Bhatta recalls the disaster of 2007 and the first Constituent Assembly election held the following year. The entire country was in the mood of celebration owing to the election then. Candidates had visited Bhatta's village as well. They had lot to promise, but the villagers had demanded for the replacement of the freshly destructed canal. Though landslides had wreaked havoc in many places then, Baitadi was among the most affected place.
“Many people died, many went missing. The government did not take the matter much seriously,” says Bhatta. “Since then, many elections took place, but our demand has not been addressed,” he added.
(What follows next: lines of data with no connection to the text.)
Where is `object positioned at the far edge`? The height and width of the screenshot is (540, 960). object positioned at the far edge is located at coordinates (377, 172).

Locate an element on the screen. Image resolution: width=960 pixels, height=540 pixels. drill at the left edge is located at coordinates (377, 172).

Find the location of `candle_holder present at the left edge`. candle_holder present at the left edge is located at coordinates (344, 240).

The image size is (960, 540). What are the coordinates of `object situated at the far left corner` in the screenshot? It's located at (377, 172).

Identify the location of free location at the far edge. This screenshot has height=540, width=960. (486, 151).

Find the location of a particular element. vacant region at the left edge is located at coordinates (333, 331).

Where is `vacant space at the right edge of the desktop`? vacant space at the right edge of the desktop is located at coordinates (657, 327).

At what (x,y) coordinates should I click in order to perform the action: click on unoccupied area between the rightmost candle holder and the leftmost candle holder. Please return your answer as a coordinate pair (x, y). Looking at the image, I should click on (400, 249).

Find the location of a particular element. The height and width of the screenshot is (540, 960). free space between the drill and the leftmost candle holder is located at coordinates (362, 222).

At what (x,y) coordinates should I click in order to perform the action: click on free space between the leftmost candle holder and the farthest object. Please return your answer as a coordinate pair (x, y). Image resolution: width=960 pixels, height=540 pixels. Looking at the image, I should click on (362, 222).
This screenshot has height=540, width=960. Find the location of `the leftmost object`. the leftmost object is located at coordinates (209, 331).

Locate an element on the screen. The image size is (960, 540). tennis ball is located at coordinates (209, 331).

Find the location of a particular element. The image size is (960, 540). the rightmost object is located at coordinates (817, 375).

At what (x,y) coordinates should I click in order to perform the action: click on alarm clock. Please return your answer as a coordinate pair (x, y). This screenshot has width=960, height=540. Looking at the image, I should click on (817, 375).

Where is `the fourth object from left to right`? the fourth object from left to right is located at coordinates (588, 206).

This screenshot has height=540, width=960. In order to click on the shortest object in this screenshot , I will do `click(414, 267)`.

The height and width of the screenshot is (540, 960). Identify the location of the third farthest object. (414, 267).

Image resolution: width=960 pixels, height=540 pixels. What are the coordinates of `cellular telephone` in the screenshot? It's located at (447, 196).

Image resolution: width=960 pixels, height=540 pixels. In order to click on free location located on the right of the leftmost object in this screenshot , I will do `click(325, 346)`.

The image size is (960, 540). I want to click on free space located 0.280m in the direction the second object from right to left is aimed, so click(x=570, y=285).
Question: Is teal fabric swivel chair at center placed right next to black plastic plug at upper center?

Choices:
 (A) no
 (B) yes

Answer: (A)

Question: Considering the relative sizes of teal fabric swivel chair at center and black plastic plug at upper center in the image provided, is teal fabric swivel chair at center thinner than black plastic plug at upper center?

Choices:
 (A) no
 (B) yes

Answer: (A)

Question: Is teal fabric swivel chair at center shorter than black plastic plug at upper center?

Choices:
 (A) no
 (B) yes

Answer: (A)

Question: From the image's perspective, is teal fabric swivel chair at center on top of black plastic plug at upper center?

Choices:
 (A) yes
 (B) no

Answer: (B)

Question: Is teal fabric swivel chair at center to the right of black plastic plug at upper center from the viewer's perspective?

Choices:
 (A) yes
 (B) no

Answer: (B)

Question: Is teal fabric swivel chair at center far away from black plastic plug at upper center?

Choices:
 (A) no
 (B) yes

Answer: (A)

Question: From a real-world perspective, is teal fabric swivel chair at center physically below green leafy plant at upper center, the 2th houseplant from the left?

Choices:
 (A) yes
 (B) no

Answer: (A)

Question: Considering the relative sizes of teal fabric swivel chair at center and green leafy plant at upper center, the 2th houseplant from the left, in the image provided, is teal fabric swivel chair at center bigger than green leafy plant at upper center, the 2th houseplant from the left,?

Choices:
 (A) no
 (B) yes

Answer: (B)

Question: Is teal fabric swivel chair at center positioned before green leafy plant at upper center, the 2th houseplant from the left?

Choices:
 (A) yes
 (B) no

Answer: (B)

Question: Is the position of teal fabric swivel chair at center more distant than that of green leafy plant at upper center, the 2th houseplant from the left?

After the first CA dissolved, the country went for the second CA election in a gap of four years. Bhatta was one of the most active civil society members to come ahead with the demand for the canal again. But 'nothing was done' by the leaders.
In the recent local level elections, the locals of Syaltadai village clearly told their to-be-elected ward members that the canal must be replaced. None of the candidates denied the importance of the canal. However, now the locals have very little expectation for them.
“They say there is no budget. There is simply no budget even to set up local level office. Many things are in chaos and we cannot say anything to them now,” stated Bhatta. “We voted so eagerly thrice. Twice during the CA elections and once recently. But, our voices never get heard,” he added.
According to the locals, it may sound like a trivial matter to the leaders when they ask for canal. But the canal is simply not trivial thing for the locals, they state.
Bhatta said that the lack of fertile land is one of the major reasons that many families have been displaced due to landslides and have already left the village. While some went off to the plains 'to start from scratch', some others have settled down at Maharudra area of Melauli - 6.
“But we are not happy. We have been living the life of displaced,” he lamented.
The three-kilometer long canal from where water of Sunarya river would be supplied to the fields was the backbone of farmers. Its absence has directly affected around 800 ropanis of land. According to Bhatta, the land has gone fully dry since then.
“We were totally dependent on the canal. With its destruction, we became helpless,” he said.
Another local Dhana Bhatta said that her family used to harvest crops several times a year when the canal was there. After it was destroyed, people had to literally starve. “Those days seem to be like a dream now. Poverty hit us, perhaps never to leave us again,” she sighed.